▶ _Set problem_
Please update the lines from the one containing "pose: elev=105.6 azim=1.7" through the end of the records, replacing "dist" with "distance" and changing nothing else. Omit the pictures from your answer.

▶ _Data records_

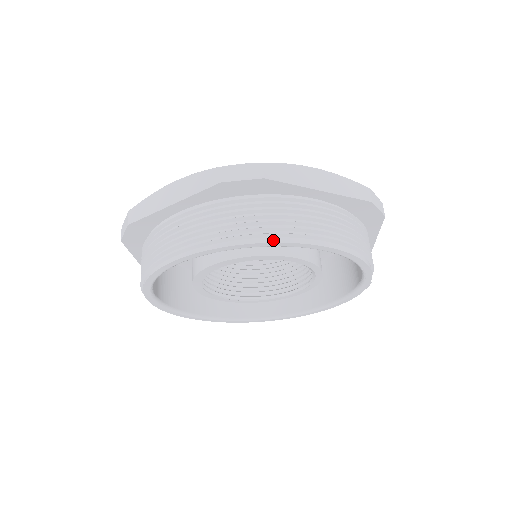
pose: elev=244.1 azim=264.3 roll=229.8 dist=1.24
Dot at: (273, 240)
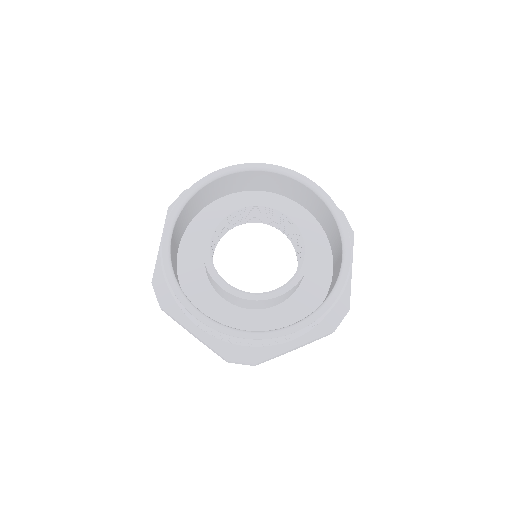
Dot at: (283, 168)
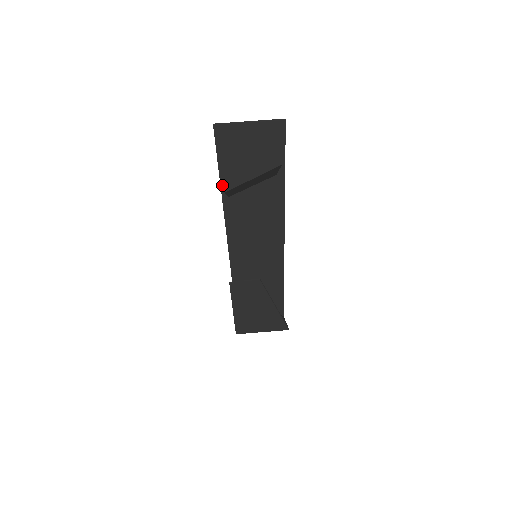
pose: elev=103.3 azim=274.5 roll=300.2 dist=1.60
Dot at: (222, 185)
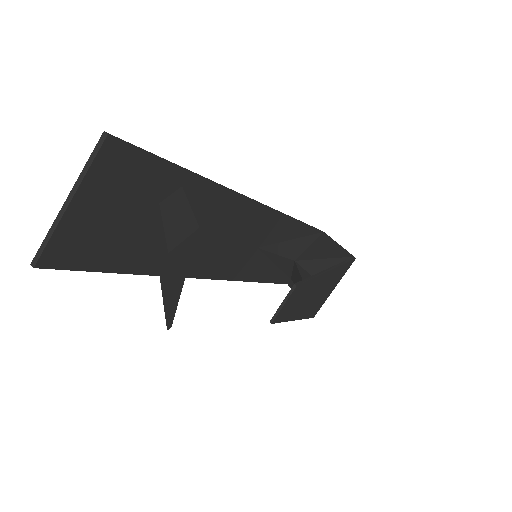
Dot at: (139, 272)
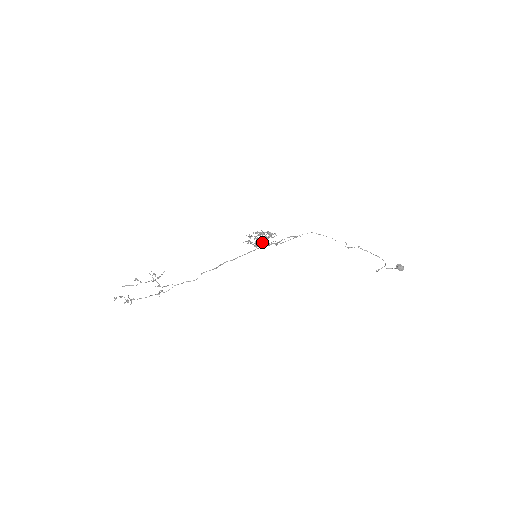
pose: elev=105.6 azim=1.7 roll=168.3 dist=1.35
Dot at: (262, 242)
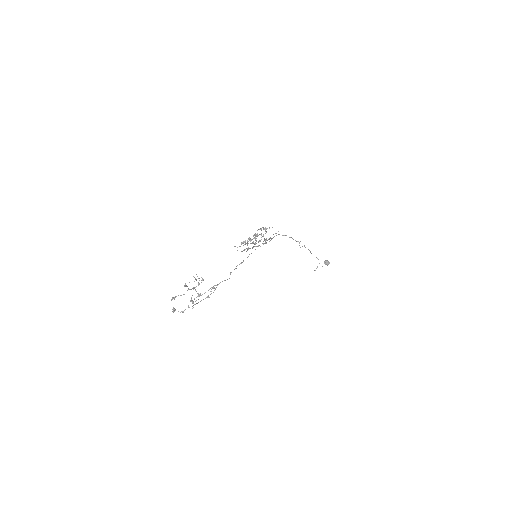
Dot at: occluded
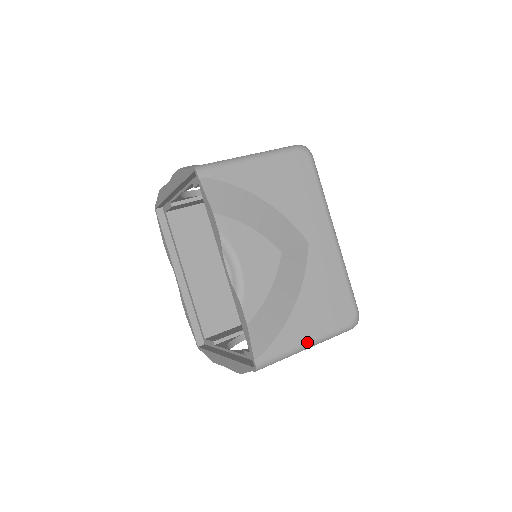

▶ _In response_
pose: elev=105.6 azim=1.7 roll=168.3 distance=1.35
Dot at: (262, 242)
Dot at: occluded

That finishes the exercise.